At this stage, it's important to understand why your customer base hasn't grown yet. Two scenarios are possible:
Awareness: your future customers simply don't know who you are - yet. When this is the case, customers who do find your product are "sticky." They tend to be enthusiastic users who come back and want more of what you're offering. This business will scale directly with marketing traction - the main question is optimizing the cost per customer acquisition against income for you to scale your business. If this is your struggle, try our right growth tool and find tactics to help grow awareness of your business.
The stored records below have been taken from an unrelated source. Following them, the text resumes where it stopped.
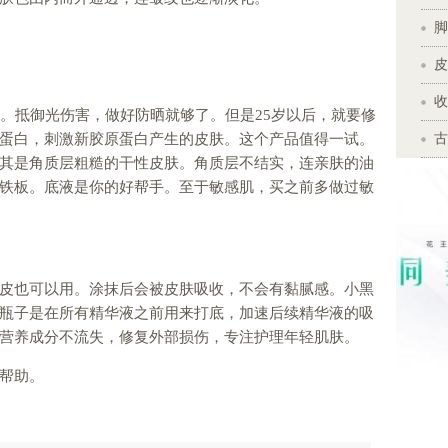
脚
皮
收
要。抵御光伤害，做好防晒就够了。但是25岁以后，就要修
蛋白，刺激新胶原蛋白产生的皮肤。这个产品值得一试。
古
其是角质层粗糙的干性皮肤。角质层不结实，连亲肤的油
铁板。底液是你的好帮手。至于敏感肌，买之前多做过敏
皮也可以用。涂抹后会被皮肤吸收，不会有黏腻感。小黑
瓶子是在所有精华液之前用来打底，加速后续精华液的吸
营养成分不流失，修复外部损伤，专注护理年轻肌肤。
帮助。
Your product doesn't quite fit the market: You may have delighted your initial customer, but your conversion funnel for new customers is awful, or they just don't stay after trying your product. Your first customer may have had such specific custom requirements that just don't translate to a broader market, or perhaps your product isn't yet stable enough to appeal to the next wave of customers. Either way, you have some learning and development work to do.
Leverage your professional network or find your customers where they already engage like at trade shows, reddit forums, meetups, LinkedIn. It will take some trial and error, but keep trying new places until you get the feedback you need. Have open ended conversations, and focus on learning about them. Don't try to sell or pitch anything until you've learned more about what they need. Use their honest feedback to adjust your product and its features.
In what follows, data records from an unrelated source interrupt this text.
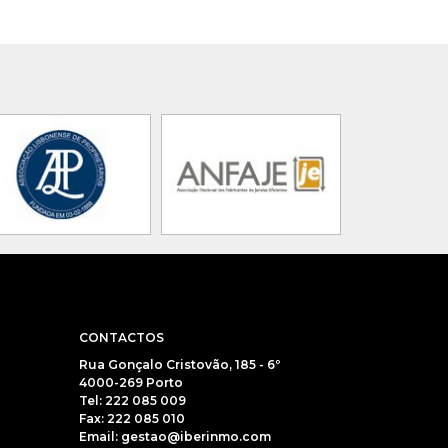
CONTACTOS
Rua Gonçalo Cristovão, 185 - 6º
4000-269 Porto
Tel: 222 085 009
Fax: 222 085 010
Email: gestao@iberinmo.com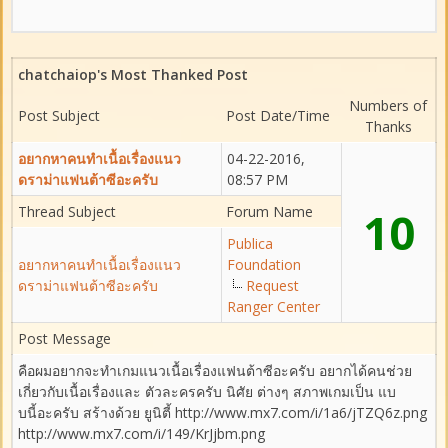
chatchaiop's Most Thanked Post
Numbers of
Post Subject
Post Date/Time
Thanks
อยากหาคนทำเนื้อเรื่องแนว
04-22-2016,
ดราม่าแฟนต้าซีอะครับ
08:57 PM
Thread Subject
Forum Name
10
Publica
อยากหาคนทำเนื้อเรื่องแนว
Foundation
ดราม่าแฟนต้าซีอะครับ
Request
Ranger Center
Post Message
คือผมอยากจะทำเกมแนวเนื้อเรื่องแฟนต้าซีอะครับ อยากได้คนช่วย
เกี่ยวกับเนื้อเรื่องและ ตัวละครครับ นิศัย ต่างๆ สภาพเกมเป็น แบ
บนี้อะครับ สร้างด้วย ยูนิตี้ http://www.mx7.com/i/1a6/jTZQ6z.png
http://www.mx7.com/i/149/KrJjbm.png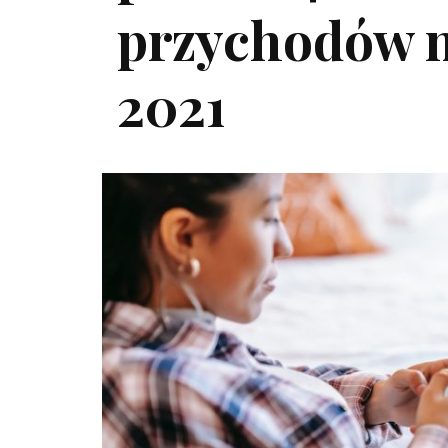
przychodów n
2021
If you haven't already, put your product out there and start marketing. Measure engagement throughout the customer journey to understand which stage of your funnel just isn't working. Is it awareness (which advertisements could solve)? Are your customers confused by your offering? Do they need more support than you provide? Use analytics throughout the customer lifecycle to truly understand where you're loosing your customers - then fix it.
Learn as much as you can from both the customers you win and the customers you lose. Conduct small-scale experiments (like promoting potential new features) to learn more about what resonates better with your customers. You can also experiment with other pivots as well - perhaps there is another customer segment or business model that will fit your offering better. Conduct experiments and measure results to understand if a pivot - and which one - is right for you.